Le mine pensioni e “reverse charge” scoppiate all’improvviso nell’ultimo mese non cambiano i piani del Governo per la spending review 2016. Il commissario alla revisione della spesa, Yoram Gutgeld, sta lavorando in tandem con Roberto Perotti per definire entro la fine dell’estate quanto meno le linee guida delle proposte da sottoporre a Matteo Renzi e al ministro Pier Carlo Padoan per consentire a palazzo Chigi di compiere le scelte definitive in vista dalla stesura della prossima legge di stabilità. Una quantificazione precisa dei risparmi realizzabili con le ipotesi di intervento fin qui sul tavolo non è stata ancora fatta. Ma già appare più che probabile che almeno 3,5-4 miliardi possano arrivare da tre aree: taglio di trasferimenti e sussidi al trasporto pubblico, rafforzamento del meccanismo di centralizzazione degli acquisti della Pa e riordino degli incentivi alle imprese.

Altri 500 milioni dovrebbero poi arrivare dal già previsto programma di razionalizzazione degli immobili pubblici al quale sta lavorando l’Agenzia del demanio. L’obiettivo resta quello indicato dall’ultimo Def: 10 miliardi di riduzione complessiva di spesa tenendo conto anche dell’operazione tax expenditures.

Ma il cammino della spending non è tutto in discesa. E non solo perché almeno per il momento appaiono individuabili non più di 6-7 miliardi dei 10 da recuperare.
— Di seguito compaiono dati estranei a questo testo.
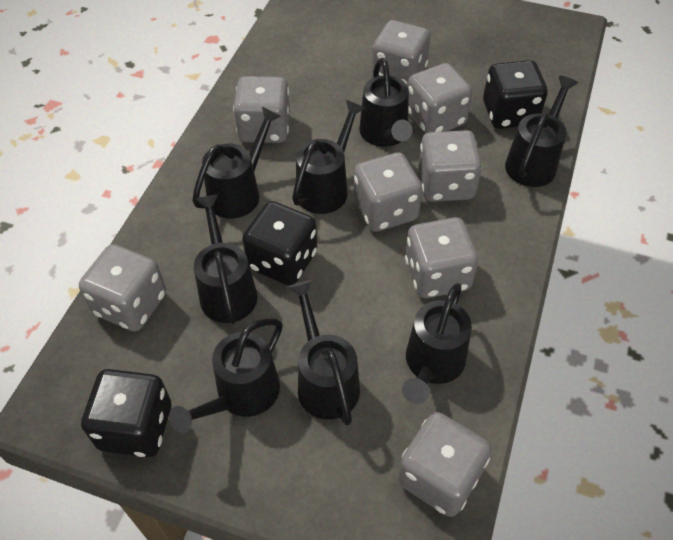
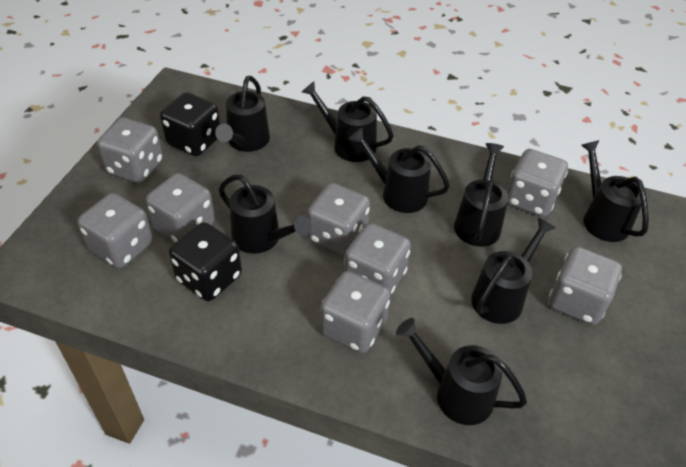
black dice: [81,369,171,457] [242,201,317,286] [483,60,548,129] = 3 -> [160,92,220,156] [169,222,242,301] = 2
A impensierire gli esperti della spending e lo stesso ministero dell’Economia è anzitutto una delle operazioni chiave nel mosaico della nuova revisione della spesa al quale sta lavorando Gutgeld insieme a Perotti: quella sull’estensione a tappeto del meccanismo dei fabbisogni e dei costi standard soprattutto sul terreno degli enti territoriali.

Un’operazione che dovrebbe far leva sui dati immagazzinati e classificati da OpenCivitas, il nuovo sistema già attivato dal ministero dell’Economia grazie al quale sarà possibile calibrare l’asticella di costi e fabbisogni standard. Ma la risposta dei Comuni alle sollecitazione che arrivano su questo versante non appare del tutto convinta. Basti pensare che il 25 maggio scorso ben 2.233 enti locali risultavano inadempienti per il mancato invio al Mef dei questionari relativi alla composizione della spesa sostenute nel 2013 e delle risposte integrative alle domande formulate sulla spesa 2011 e 2012. I dati sarebbero dovuti arrivare entro il 1° aprile. E se questo atteggiamento di una parte degli enti locali non cambierà sarà difficile ultimare in tempi rapidi l’operazione “fabbisogni standard” con la quale il Governo punta a ottenere risparmi consistenti anche sul delicato versante della sanità.

L’esecutivo, tra l’altro, deve fare anche i conti che le perplessità recentemente manifestate dall’Ufficio parlamentare di bilancio (Upb) proprio su questo fronte. Secondo l’Upb la riduzione di spesa realizzabile con questo intervento «può avere delle sovrapposizioni» con i possibili risparmi «derivabili da altre misure in tema di revisione della spesa (interventi nella gestione degli immobili, tagli alle consulenze, revisione delle società partecipate locali». E questo non è il solo rilievo che muove l’Upb nella sua analisi sulla nuova spending review per il 2016 e per gli anni successivi. La lente dell’Ufficio parlamentare di bilancio è finita anche sulle misure in cantiere per rafforzare il meccanismo di centralizzazione degli acquisti della Pa sulla base del modello Consip. L’Upb in particolare fa notare che, oltre alle misure già prefigurate come la riduzione delle stazioni appaltanti a non più di 35 unità, «nel breve periodo andranno presumibilmente individuati altri strumenti, quali la revisione delle forniture in essere non solo sul lato dei prezzi, come finora previsto, ma anche su quello della quantità». Non manca una valutazione anche per quel che riguarda la revisione degli incentivi alle imprese: «Al fine del conseguimento di maggiori risparmi andrebbe ampliato l’aggregato di spesa aggredibile, oltre all’ambito degli incentivi, con il coinvolgimento di altre componenti dei trasferimenti alle imprese».

Tornando alla questione degli acquisti Pa, in attesa dei nuovi “accorgimenti” nel Mercato elettronico pubblico (MePa) gestito da Consip si registra una crescita esponenziale che a fine 2014 ha fatto segnare 31.363 Pmi abilitate con un incremento del 70% rispetto al 2013, per un valore di beni e servizi forniti alla Pa di 1,3 miliardi. I dati emergono dalle informazioni analizzate dall’ad della società del Mef, Domenico Casalino, nel Quaderno Consip.